*** Record set Section Begins ***

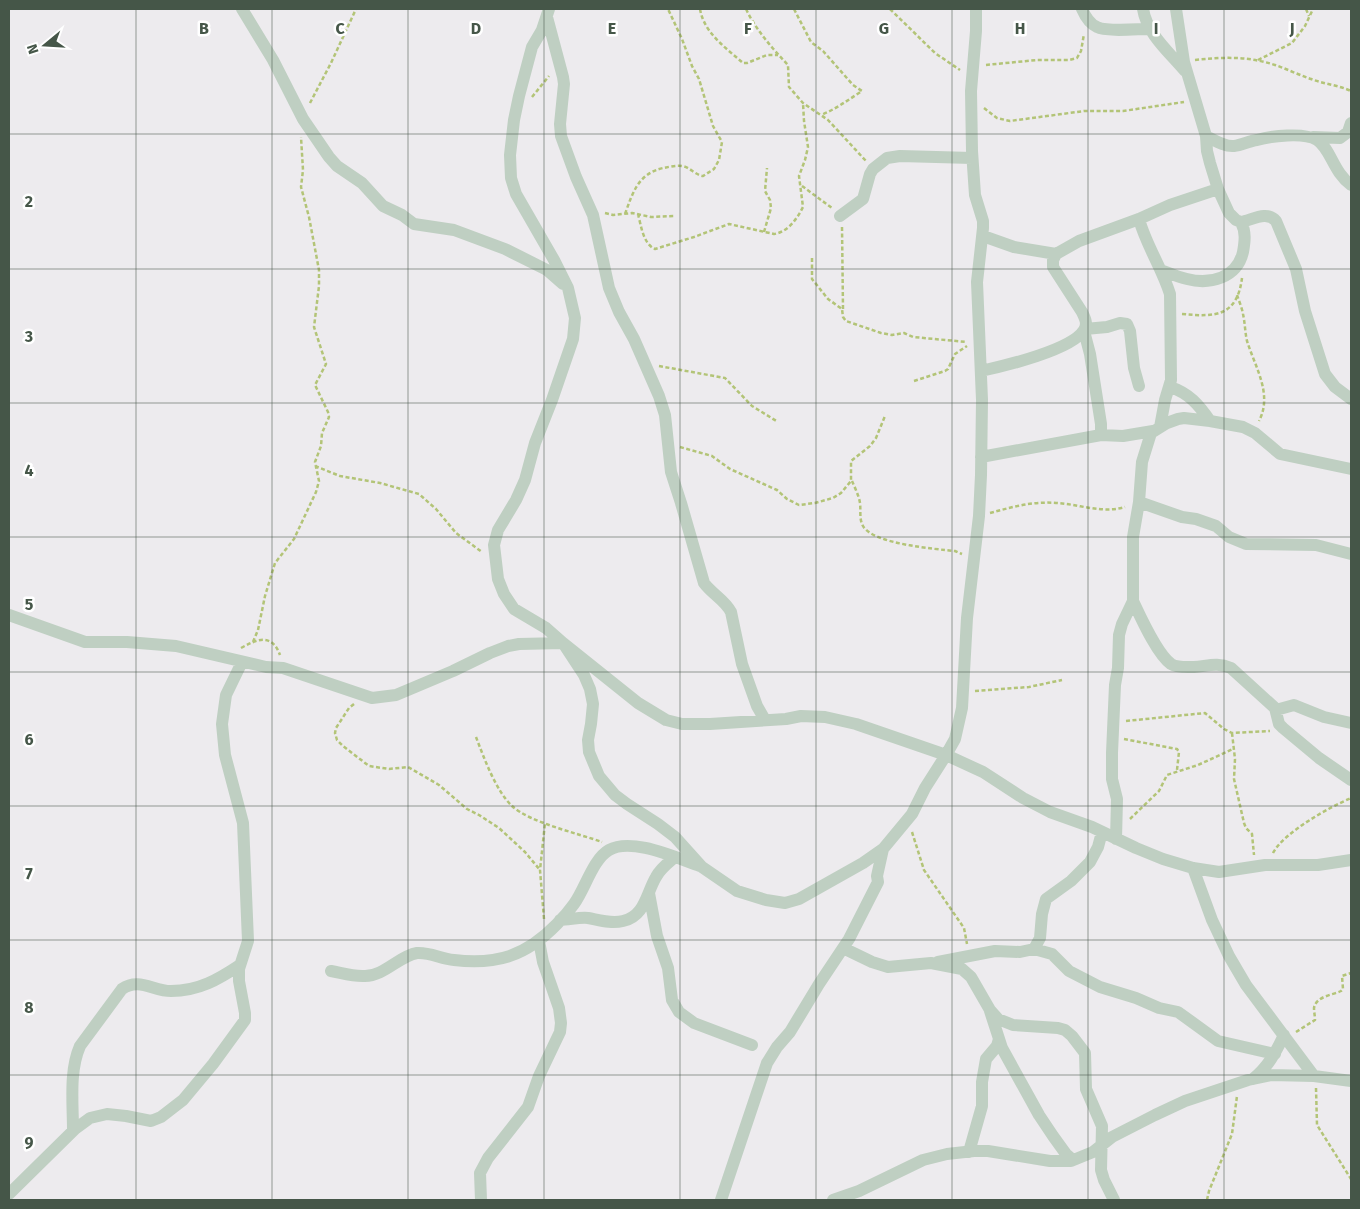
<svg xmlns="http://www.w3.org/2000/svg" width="1360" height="1209" viewBox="0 0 1360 1209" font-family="'Fira Sans',sans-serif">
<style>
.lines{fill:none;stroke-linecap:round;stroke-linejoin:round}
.path{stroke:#b3c477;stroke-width:2.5;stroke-dasharray:4 2.5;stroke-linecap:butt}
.minor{stroke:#bfcfc2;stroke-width:12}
.grid{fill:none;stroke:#455648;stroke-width:1;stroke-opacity:0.55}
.grid-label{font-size:16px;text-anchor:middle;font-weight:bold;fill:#455648;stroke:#fff;stroke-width:5;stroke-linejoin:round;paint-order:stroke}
</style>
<rect width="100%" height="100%" fill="#edebee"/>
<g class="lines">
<!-- path -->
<path class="path" d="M700,9C704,33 726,48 743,63H747L767,55H778
M746,9C756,30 772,48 788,65L789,87L803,103L828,120L866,161
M794,9L811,42L823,51L853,85L862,91C848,100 836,109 821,115
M890,9L935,53L960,70
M1306,9L1309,16
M1195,60C1223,57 1248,56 1275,65C1287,69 1299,75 1311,79C1324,84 1338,85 1351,91
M1258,60L1292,43L1305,26L1313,9
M986,65L1037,60H1069L1077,58L1081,51L1084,34
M532,97L549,76
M310,103L331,63L356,9
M984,108L997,118L1010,121L1084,111H1123L1184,102
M802,186L832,208
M605,213L613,215L632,213L651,217L674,216
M625,214C633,192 638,174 663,168C669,167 676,165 682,166C690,167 695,175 703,176L714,169L719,160L722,142L713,126L699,79L692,66L682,39L668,9
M638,214C641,225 643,244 655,249L694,237L729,224L774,234C788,232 797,219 803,207L799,176L805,160L808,147L804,121L803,103
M842,227L843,309
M764,232L771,208L770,200L765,191L767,168
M812,258V279L828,299L842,309L843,317L846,321L881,333L892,335L904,333L913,337L967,342
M1237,295C1239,301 1242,308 1243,314C1245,323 1245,332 1247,341C1255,367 1273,394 1259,421
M1182,314C1215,317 1237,317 1242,278
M659,366L725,378L752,406L778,422
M914,381L945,371L948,369L955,354L967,346
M680,447L712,456L730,469L777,490L787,499L799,505L815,503L833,498L841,493L851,481V461L870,446L876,438L885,416
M315,466L340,476L380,483L419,494L436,509L456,533L482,552
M852,481C855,488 859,496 860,503C861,511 859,519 863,526C873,544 935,549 955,551L962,554
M990,513C1012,507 1033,501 1056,503C1079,504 1102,514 1125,507
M253,642L258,630L265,596L275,563L294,539L316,492L319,481L315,462L321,446L322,433L329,417L328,412L315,385L326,364L314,327L319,286V270L309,217L301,187L303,170L301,137
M241,648C257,639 272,633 280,655
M975,691L1029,687L1062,680
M354,704L349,708L336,728L335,733L337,740L343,746L369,766L389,769L408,767L439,785L467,809L479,815L499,828L525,852L540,870
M1126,721L1205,713L1224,729L1232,733L1270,731
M1232,733L1235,759L1234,779L1244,823L1246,828L1252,834L1254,855
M476,737C484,758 496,791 512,806C531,823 577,833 602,842
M1124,739L1177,749L1179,752L1177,770
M1130,819L1159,791L1167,775L1198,765L1233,749
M912,832L924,870L964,928L967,944
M1273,853C1284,832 1330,807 1351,798
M544,919L540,870L545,823
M1296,1032L1315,1020C1315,1016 1314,1012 1314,1008C1316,996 1333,995 1341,991L1343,989L1342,976L1351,973
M1316,1088L1317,1125L1351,1179
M1207,1200L1209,1191L1232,1134L1237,1096"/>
<!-- minor -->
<path class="minor" d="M242,9L273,60L303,119L329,157L337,166L362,183L383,206L402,215L414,224L454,230L505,249L547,270L563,284
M549,9L542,30L532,47L519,96L514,120L510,155L511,178L516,194L554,260L568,288L575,318L573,339L552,400L535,443L525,480L516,500L498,530L494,545L498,579L504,594L514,609L546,628L563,643L584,675L590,689L593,704L591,724L588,740L589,752L599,776L615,795L627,804L658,824L675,837L702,867L737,891L766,900L785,903L799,899L863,863L883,849L912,814L925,788L946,755L955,739L962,708L967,618L979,516L981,475L982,400L977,282L983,228V221L975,195L972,151L971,91L976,31V9
M1082,9C1085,16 1090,24 1097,27C1107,32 1137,29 1149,29
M1143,9C1147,34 1169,52 1185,71
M1176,9L1184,62L1206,136L1207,151L1210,163L1218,189L1229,213L1236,220L1241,222C1252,220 1267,210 1276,221L1296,269L1305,311L1325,374L1335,387L1351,399
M547,17L563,77L564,84L560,124L561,136L576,177L593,215L609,288L619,312L634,339L659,396L665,415L671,472L681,503L704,583C712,594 725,600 731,612L742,664L757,706L765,720
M1206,136C1214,140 1225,147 1234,146C1242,145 1249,141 1257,140C1271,136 1304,132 1317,140C1331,149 1333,172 1351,185
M1313,137L1340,138L1348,132L1351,123
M840,216L863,199L870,174L873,169L887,158L900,156L972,158
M1139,219C1146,245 1162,268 1170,294L1171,380L1165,400L1160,427
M983,236L1014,247L1056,254
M1161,270C1169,273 1178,277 1187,279C1210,285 1237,278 1243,252C1245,241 1246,232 1241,222
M1085,329L1107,327L1120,323L1127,324L1130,331L1134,368L1139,386
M1084,331L1090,354L1101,424V435
M981,371C1004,366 1072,350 1084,330C1088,324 1085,318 1082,312L1053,267V260L1056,254L1079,241L1139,219L1170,205L1218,189
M1170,387C1189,393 1199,405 1210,421
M981,457L1101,435L1123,436L1153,431
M1139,502L1182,517L1196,519L1216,526L1229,537L1246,544L1316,545L1351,554
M1133,601C1141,618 1157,654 1171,664C1177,668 1187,667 1194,667C1208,666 1217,662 1231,668L1275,708L1279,724L1283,728L1319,758L1351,780
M9,615L85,642H127L176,646L266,667L283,668L372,698L396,695L453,671L490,653L508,646L519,644L563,643L638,703L666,720L682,724H710L786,719L801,716L825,717L856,724L946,755L983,772L1023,798L1050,812L1092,827L1136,848L1163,859L1193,868L1219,872L1265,865H1318L1351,860
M1276,710L1294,705L1324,717L1351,723
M1116,839L1117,799L1112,779V753L1115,685L1118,668L1119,635L1122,624L1133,601V537L1139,502L1142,462L1151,433L1167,423L1178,419L1184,418L1210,421L1243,427L1255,433L1280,454L1351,469
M1193,868L1212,920L1229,956L1246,985L1314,1076
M649,893L657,936L668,968L672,1000L679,1012L694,1023L752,1045
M560,920C569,920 579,917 588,918C599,920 611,924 623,921C645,916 646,894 656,877C660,869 668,863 675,857
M843,948L872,962L888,967L931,963L962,969L971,977L990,1010L998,1019L1013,1025L1058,1028L1065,1030L1072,1036L1085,1053L1086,1089L1102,1126L1101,1170L1104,1180L1114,1200
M1034,949L1040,938L1042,914L1046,899L1071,881L1090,862L1098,847L1102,832
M938,962L995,951L1020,952L1034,949L1052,954L1069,971L1100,987L1136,998L1159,1008L1178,1012L1218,1041L1275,1054
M331,971C342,973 354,977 365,976C384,976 399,956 417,953C430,952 441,959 454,960C497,965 526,956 557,924C563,918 569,911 574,904C585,889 593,859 609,850C632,837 676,858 700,866
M990,1011L1002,1048L1039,1115L1053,1136L1066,1154L1073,1160
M1253,1079C1268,1067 1276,1052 1284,1035
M73,1131C73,1103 69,1071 80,1046L122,989C139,977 153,991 171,991C199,991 219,979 240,965
M969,1152L982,1106V1082L986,1059L997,1046L999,1039
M9,1194L75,1129L90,1118L107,1114L126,1116L151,1121L161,1117L183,1100L213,1064L245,1020V1013L239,981V969L248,941L243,823L225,755L222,724L226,695L242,662
M481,1200L480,1173L488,1158L528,1107L539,1076L560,1032L561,1023L559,1008L543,962L539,941
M721,1200L767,1063L777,1047L790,1032L819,984L849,939L878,882L877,876L883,849
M833,1200L859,1191L923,1160L947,1154L974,1151H988L1050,1161H1071L1093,1152L1112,1137L1155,1115L1185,1101L1248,1080L1271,1075L1314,1076L1351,1081"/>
</g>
<!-- grid -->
<path class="grid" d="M136,9V1200M272,9V1200M408,9V1200M544,9V1200M680,9V1200M816,9V1200M952,9V1200M1088,9V1200M1224,9V1200M9,134H1351M9,269H1351M9,403H1351M9,537H1351M9,672H1351M9,806H1351M9,940H1351M9,1075H1351"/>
<g class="grid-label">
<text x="204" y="34">B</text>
<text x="340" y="34">C</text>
<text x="476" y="34">D</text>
<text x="612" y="34">E</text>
<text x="748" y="34">F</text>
<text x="884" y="34">G</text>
<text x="1020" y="34">H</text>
<text x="1156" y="34">I</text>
<text x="1292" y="34">J</text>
<text x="29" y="207">2</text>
<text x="29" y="342">3</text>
<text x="29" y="476">4</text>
<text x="29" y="610">5</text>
<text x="29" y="745">6</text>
<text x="29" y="879">7</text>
<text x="29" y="1013">8</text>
<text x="29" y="1148">9</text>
</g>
<!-- border -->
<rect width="1360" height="1209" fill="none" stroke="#455648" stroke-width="20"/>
<!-- north arrow -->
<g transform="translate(45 45) rotate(252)" stroke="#ffffff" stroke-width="4" paint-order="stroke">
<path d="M0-4L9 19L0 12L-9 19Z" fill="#455648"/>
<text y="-8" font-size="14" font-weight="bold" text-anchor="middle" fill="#455648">N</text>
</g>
</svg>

*** Record set Section Ends ***

* Your goal *
Some lines above hold the word "linecap". Copy all of them.

* Solution *
.lines{fill:none;stroke-linecap:round;stroke-linejoin:round}
.path{stroke:#b3c477;stroke-width:2.5;stroke-dasharray:4 2.5;stroke-linecap:butt}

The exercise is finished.